No soy el más adecuado para decirlo. En todo caso, más que acerca de mis reflexiones sobre la poesía, que son ya análisis de segundo grado, puedo tener cierta perspectiva sobre la marcha de mi poesía. Hay un período que se podría considerar de formación y que llegaría hasta mediada la década de los ochenta. En esa época produje una enorme cantidad de escritura, hoy guardada en carpetas que ya no abro casi nunca. El primer libro de poemas que publiqué –premio Hiperión en 1987– se llamaba Cántico de la erosión, y la verdad es que me sigo reconociendo en casi todo lo que he hecho a partir de entonces. No me sucede como a otros poetas, que cuando tienen ocasión de revisar sus escritos eliminan buena parte de lo que han creado cuando jóvenes. De hecho, estoy preparando ahora una edición conjunta de lo que escribí hasta mediados de los noventa, ya que varias primeras ediciones de esos poemarios están agotadas: hay leves correcciones, pero no elimino poemas (más bien añado algunos inéditos). Lo que me parece evidente es que buena parte de los temas y las formas de escritura que he desarrollado más adelante están presentes desde bastante pronto… Tal vez pueda decirse que he escrito poesía en paralelo a varios niveles, como un buzo que puede sumergirse para explorar a profundidades diferentes. Por una parte he practicado cierta escritura muy cercana a los acontecimientos sociopolíticos, relativamente lineal y fácilmente legible, que es la que ha llamado más la atención a algunos lectores y críticos y que se suele asociar con El día que dejé de leer EL PAÍS (1997), quizá por lo llamativo del título. En su momento consideré que con este libro había agotado esa línea de poesía. De hecho, mientras lo estaba escribiendo –entre 1993 y 1996– trabajaba simultáneamente en otro libro bastante diferente: Desandar lo andado (2001), una colección de poemas en prosa, menos amistosos con el lector; tampoco es que sean dificilísimos, pero quizá estén situados en un nivel imaginativo y onírico alejado de las realidades más obvias y compartidas. Después, a partir de 1999 o 2000, tuve la intuición «clara y distinta» de lo que he llamado el ahí, que ha impregnado los últimos libros y especialmente Ahí te quiero ver (2005).

- _Material proporcionado_:
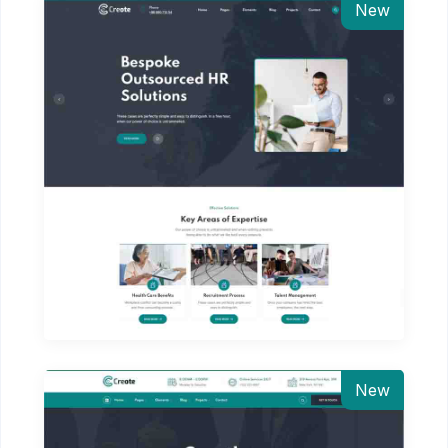
New
New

- _Tareas requeridas_:
- A) Reformule en forma de lista el párrafo del texto sobre la trayectoria poética que comienza con «No soy el más adecuado para decirlo», conservando sus datos principales.
- B) Continúe el texto sobre la trayectoria poética a partir de su última oración.
Los datos no son necesarios para realizar las tareas.

- _Ejercicios resueltos_:
- A)
- Hubo un período de formación que llegó hasta mediada la década de los ochenta. En él se produjo una enorme cantidad de escritura, hoy guardada en carpetas que casi nunca se abren.
- El primer libro de poemas publicado fue *Cántico de la erosión*, premio Hiperión en 1987. El autor se sigue reconociendo en casi todo lo escrito desde entonces.
- A diferencia de otros poetas, no elimina lo que creó de joven al revisar sus escritos.
- Prepara una edición conjunta de lo escrito hasta mediados de los noventa, porque varias primeras ediciones están agotadas. Incluye leves correcciones, no suprime poemas y añade algunos inéditos.
- Buena parte de los temas y las formas desarrollados después estaban presentes desde bastante pronto.
- Ha escrito poesía en paralelo a varios niveles, como un buzo que explora a profundidades diferentes.
- Una de esas líneas es una escritura cercana a los acontecimientos sociopolíticos, lineal y fácilmente legible. Se asocia con *El día que dejé de leer EL PAÍS* (1997), y con ese libro el autor consideró agotada esa línea.
- Mientras escribía ese libro, entre 1993 y 1996, trabajaba a la vez en *Desandar lo andado* (2001). Son poemas en prosa menos amistosos con el lector, situados en un nivel imaginativo y onírico.
- A partir de 1999 o 2000 tuvo la intuición «clara y distinta» de lo que llama *el ahí*. Esta ha impregnado sus últimos libros, especialmente *Ahí te quiero ver* (2005).

- B)
Hace un par de años agrupé en un volumen titulado Un zumbido cercano una selección extensa de mis poemas en prosa ordenados por secciones: creo que forman un conjunto coherente, a pesar de que ahí hay textos que están escritos con más de veinte años de diferencia. Me gusta pensar que, más que etapas sucesivas e incomunicadas, he recorrido una especie de movimiento en espiral que asocio con unos versos de Rilke que me llamaron mucho la atención cuando los leí por primera vez a los diecisiete años; tanto que que los escribí en un papelillo que llevé en la cartera hasta que prácticamente se desintegró: «Vivo mi vida en círculos crecientes / que pasan por las cosas. / El último quizá no lo complete, / pero lo he de intentar». Ahí se encuentra uno, intentando estar a la altura de la siguiente ronda de espiral.

Ha dedicado bastantes páginas al asunto de la poesía política preconizando una posición antidogmática: por una parte, ha negado la vocación necesariamente social de la poesía; por otro, ha reivindicado el derecho del poeta a ser, además, ciudadano. ¿Por qué cree que hay tanta gente que considera que la política contamina la poesía? ¿Guarda relación esta idea con cierta concepción hoy dominante de la política?

Primero quisiera matizar la pregunta: con la ciudadanía no se asocian sólo derechos sino también deberes: en el texto final de Resistencia de materiales escribí que «la poesía no conoce derechos, aunque sí algunos (pocos) deberes».

En general creo que se ha situado la carga de la prueba en el lugar equivocado. Quienes tendrían que justificarse son los que consideran que, por alguna razón, hay ámbitos de la realidad a los que la poesía no debe asomarse. A mí me parece que lo normal es suponer que la poesía puede hablar con todos y de todo, incluida esa enorme parcela de la vida humana que son las cuestiones sociopolíticas. Me parece que en general no hay refugios y, en particular, no hay refugios estéticos. Por eso tenemos que intentar aguantar, resistir ahí.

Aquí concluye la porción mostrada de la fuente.